Please gather every line in the records below that contains the string "true", and copy each of those lines in full. Matching is case-sensitive.

☆ ☆ ☆

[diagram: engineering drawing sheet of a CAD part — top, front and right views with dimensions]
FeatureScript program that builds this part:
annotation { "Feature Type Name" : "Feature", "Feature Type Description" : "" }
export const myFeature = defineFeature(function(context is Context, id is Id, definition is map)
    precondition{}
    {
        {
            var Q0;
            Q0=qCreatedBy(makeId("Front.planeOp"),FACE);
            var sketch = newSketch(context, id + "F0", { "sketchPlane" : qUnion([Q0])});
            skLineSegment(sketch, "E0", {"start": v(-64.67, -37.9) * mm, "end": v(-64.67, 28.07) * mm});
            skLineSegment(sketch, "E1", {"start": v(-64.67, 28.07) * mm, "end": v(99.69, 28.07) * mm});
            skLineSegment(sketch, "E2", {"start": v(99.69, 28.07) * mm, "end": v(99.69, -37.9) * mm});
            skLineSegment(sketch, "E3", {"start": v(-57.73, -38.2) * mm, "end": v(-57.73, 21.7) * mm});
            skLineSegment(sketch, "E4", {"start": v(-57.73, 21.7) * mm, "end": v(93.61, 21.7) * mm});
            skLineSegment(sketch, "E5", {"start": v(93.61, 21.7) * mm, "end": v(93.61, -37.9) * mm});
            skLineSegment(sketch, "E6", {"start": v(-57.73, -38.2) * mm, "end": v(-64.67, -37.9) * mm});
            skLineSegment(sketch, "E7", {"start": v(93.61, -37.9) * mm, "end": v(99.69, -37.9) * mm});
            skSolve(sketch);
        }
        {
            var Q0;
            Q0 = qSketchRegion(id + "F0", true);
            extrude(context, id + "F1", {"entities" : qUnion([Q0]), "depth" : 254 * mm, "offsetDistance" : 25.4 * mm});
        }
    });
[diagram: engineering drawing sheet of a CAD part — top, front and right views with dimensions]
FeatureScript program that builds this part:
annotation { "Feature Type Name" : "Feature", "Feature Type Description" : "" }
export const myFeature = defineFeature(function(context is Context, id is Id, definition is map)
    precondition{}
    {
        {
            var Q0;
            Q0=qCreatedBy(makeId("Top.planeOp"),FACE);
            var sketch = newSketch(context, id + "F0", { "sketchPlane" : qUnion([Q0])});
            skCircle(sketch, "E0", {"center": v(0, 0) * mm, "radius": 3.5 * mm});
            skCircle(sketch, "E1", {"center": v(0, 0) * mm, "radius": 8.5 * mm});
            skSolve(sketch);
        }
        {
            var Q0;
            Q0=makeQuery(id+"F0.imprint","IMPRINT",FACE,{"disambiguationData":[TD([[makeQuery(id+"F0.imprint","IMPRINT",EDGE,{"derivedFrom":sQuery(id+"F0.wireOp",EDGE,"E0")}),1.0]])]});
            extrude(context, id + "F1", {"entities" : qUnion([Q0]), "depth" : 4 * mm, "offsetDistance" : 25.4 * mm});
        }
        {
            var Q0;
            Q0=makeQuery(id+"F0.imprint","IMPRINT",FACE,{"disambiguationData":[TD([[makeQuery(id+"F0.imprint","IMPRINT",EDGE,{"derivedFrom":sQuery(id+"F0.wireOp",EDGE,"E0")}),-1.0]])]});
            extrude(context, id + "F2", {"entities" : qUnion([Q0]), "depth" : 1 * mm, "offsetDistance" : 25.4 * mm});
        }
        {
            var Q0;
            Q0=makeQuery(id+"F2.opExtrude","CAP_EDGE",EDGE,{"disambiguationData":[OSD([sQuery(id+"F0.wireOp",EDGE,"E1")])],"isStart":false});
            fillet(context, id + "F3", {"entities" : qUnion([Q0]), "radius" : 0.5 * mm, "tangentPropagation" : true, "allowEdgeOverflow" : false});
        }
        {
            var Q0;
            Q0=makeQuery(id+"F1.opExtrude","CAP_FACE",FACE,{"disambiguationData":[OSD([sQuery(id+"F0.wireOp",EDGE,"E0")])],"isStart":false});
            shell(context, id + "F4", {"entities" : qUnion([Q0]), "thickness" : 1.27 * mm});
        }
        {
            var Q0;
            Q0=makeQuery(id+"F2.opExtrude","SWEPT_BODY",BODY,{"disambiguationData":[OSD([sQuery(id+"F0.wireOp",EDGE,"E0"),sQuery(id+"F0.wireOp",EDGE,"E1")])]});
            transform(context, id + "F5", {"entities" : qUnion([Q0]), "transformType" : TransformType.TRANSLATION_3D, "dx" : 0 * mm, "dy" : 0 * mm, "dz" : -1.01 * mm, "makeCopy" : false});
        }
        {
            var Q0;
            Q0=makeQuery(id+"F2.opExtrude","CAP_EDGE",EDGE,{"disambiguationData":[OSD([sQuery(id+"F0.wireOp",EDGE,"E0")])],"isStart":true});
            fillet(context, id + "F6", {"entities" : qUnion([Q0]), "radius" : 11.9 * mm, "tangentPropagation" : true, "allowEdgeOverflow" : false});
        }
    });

☆ ☆ ☆

RESPONSE TO THE EXERCISE.
            Q0 = qSketchRegion(id + "F0", true);
            fillet(context, id + "F3", {"entities" : qUnion([Q0]), "radius" : 0.5 * mm, "tangentPropagation" : true, "allowEdgeOverflow" : false});
            Q0=makeQuery(id+"F2.opExtrude","CAP_EDGE",EDGE,{"disambiguationData":[OSD([sQuery(id+"F0.wireOp",EDGE,"E0")])],"isStart":true});
            fillet(context, id + "F6", {"entities" : qUnion([Q0]), "radius" : 11.9 * mm, "tangentPropagation" : true, "allowEdgeOverflow" : false});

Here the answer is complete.